→ Work order
Going down the data below, set down exactly the line with "wrist: (108, 177)" and each line after it through the line with "ring mcp: (186, 178)"; no other lines.

→ Records shown

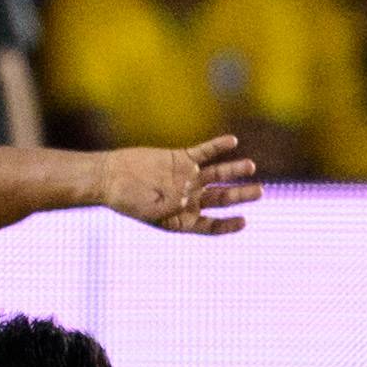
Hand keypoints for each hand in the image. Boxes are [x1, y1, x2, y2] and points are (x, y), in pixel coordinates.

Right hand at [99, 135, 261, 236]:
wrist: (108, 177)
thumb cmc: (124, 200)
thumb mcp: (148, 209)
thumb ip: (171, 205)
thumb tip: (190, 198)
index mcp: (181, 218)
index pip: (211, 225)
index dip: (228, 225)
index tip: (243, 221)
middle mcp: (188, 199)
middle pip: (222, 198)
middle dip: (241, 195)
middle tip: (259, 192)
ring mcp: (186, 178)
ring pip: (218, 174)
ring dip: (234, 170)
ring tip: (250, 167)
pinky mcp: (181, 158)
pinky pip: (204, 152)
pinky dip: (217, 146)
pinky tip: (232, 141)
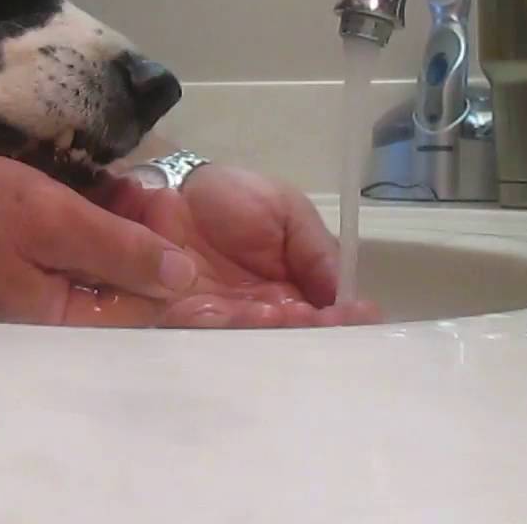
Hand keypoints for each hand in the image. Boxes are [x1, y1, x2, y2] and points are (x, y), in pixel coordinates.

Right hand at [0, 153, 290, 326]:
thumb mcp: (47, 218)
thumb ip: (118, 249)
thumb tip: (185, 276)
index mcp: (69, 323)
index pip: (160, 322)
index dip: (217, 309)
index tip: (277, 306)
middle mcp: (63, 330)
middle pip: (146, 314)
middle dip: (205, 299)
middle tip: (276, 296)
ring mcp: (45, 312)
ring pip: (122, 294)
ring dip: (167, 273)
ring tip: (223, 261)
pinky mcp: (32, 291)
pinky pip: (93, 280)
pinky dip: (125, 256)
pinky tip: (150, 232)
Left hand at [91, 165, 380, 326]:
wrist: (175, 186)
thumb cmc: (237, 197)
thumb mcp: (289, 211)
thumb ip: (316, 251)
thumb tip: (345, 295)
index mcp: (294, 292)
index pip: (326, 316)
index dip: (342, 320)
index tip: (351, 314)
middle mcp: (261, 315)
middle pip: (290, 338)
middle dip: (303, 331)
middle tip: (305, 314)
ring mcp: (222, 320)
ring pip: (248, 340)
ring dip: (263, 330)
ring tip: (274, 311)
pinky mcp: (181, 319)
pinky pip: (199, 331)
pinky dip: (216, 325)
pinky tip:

→ Answer for the task
wrist: (108, 177)
thumb cmc: (124, 200)
thumb mcp: (148, 209)
thumb ip: (171, 205)
thumb tip: (190, 198)
index mcp: (181, 218)
index pip: (211, 225)
index dip: (228, 225)
index tip: (243, 221)
middle mcp: (188, 199)
middle pip: (222, 198)
middle dip: (241, 195)
middle tip: (259, 192)
ring mcp: (186, 178)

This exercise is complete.